The next morning at dawn, Smith hiked out to the crash site to do what a journalist has to do, report on what he saw.

“Right there where I was walking they were carrying the body bags out,” Smith, who lives now in Proctorville, recalled. “It was a horrible, devastating experience for me. I was greener than anything. I was trying to get a grip on myself as well as getting a grip on how to report the story.”

All over the crash site were rescue crews and Marshall officials.

Marshall’s football team had spent the afternoon of Nov. 14 taking on the East Carolina University Pirates at Ficklen Stadium in Greenville, N.C. The Pirates, Marshall’s conference rival, had pulled out a 17-14 victory.

A Southern Airways DC-9 was chartered to bring back 37 team members, eight coaches, 25 MU fans, four on the flight crew and an employee of the charter company.
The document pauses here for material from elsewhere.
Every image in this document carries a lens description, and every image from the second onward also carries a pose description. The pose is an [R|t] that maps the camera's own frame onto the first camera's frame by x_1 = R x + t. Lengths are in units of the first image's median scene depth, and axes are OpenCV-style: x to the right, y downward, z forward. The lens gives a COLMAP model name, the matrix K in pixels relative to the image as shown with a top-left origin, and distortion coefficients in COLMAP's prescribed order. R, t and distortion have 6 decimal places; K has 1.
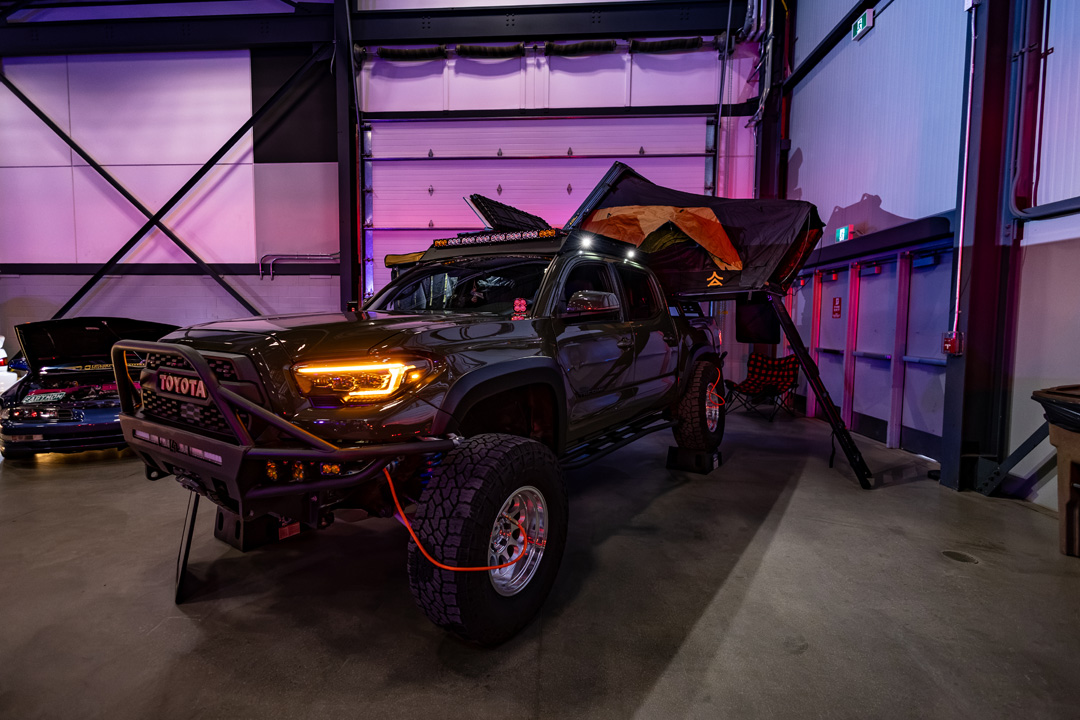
lens RADIAL K [[490.8, 0, 540.0], [0, 490.8, 360.0], [0, 0, 1]] dist [0.002770, -0.001616]
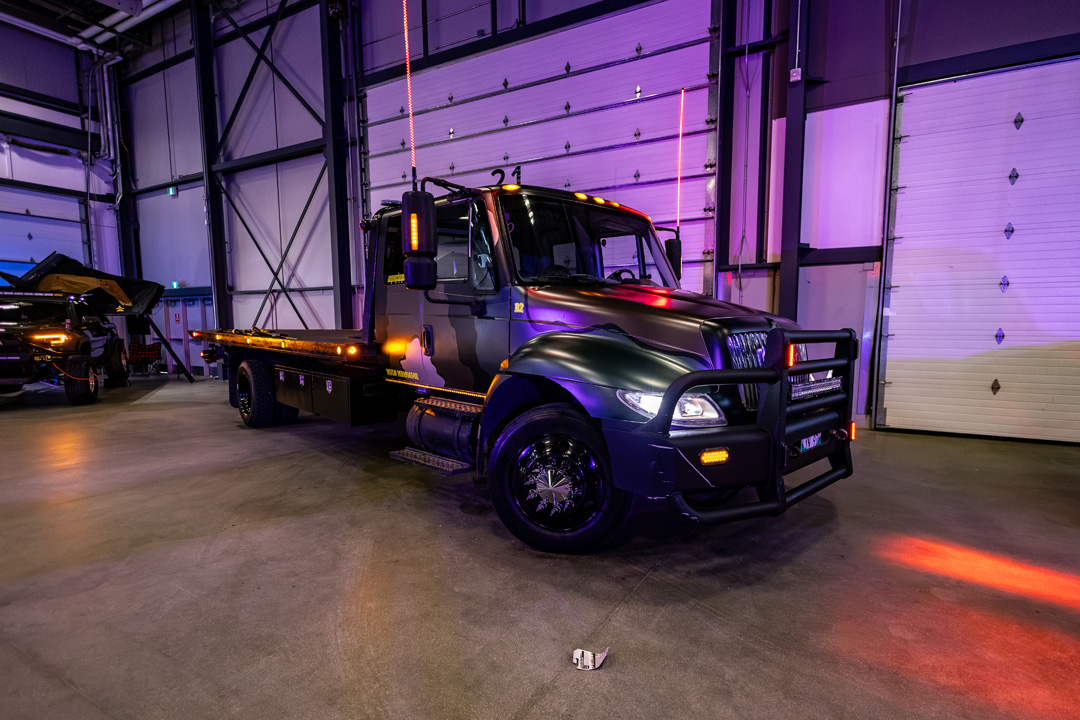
lens RADIAL K [[520.0, 0, 554.3], [0, 520.0, 382.3], [0, 0, 1]] dist [0.000109, -0.000404]
pose [[0.419938, -0.100902, 0.901926, -0.732213], [0.068478, 0.994490, 0.079374, 0.097368], [-0.904965, 0.028430, 0.424534, -1.361191]]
The plane left Stallings Field in Kinston, N.C., and reached Huntington at 7:23 p.m. Controllers at Tri-State told the pilots rain and fog was making visibility difficult, but a landing was possible. Eleven minutes later a controller gave the OK for a landing.
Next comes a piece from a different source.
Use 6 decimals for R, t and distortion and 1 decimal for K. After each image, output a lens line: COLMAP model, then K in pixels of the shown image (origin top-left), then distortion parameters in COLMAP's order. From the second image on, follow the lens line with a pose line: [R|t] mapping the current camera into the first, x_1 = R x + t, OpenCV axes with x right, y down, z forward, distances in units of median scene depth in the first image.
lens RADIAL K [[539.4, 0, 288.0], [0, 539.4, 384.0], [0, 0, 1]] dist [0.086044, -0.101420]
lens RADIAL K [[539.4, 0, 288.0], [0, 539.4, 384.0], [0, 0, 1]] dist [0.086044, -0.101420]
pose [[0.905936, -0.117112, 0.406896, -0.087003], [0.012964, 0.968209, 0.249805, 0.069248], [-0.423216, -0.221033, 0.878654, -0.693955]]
Minutes later the fuselage burst into flames from the impact into the hillside. The crash was “unsurvivable,” according to the NTSB.

Born and bred in Huntington, Smith was a Marshall man, graduating in 1961. He joined the television station in 1967 as an announcer and weatherman.

“I’ve been in broadcasting for 30 years and the most important, most influential, most tragic story I was ever involved in was in the first few months of my employment,” Smith said. “It was never like that again in my career.”

On Friday, Marshall’s Student Government Association will conduct the annual memorial service at the Memorial Student Center plaza. There the bronze and copper 6,500-pound fountain designed by Italian artist Harry Bertoia and erected in memory of the victims will be turned off until spring.

“Our annual memorial service is a reflection of the sympathy and grief that we continue to feel as a Marshall University community 38 years after the tragedy,” Matt James, student body president, said in a news release. “The service is an example of how important the memories of those lost are to us … Nov. 14, 1970 is a date that ties all of us together.”

CNN correspondent Joe Johns, a 1980 MU graduate, will be the keynote speaker.

“It is something you don’t get over with in a hurry,” Smith said. “It lasts forever. You are thinking of all the people affected, good friends, co-workers, family members. Your lives are forever changed.”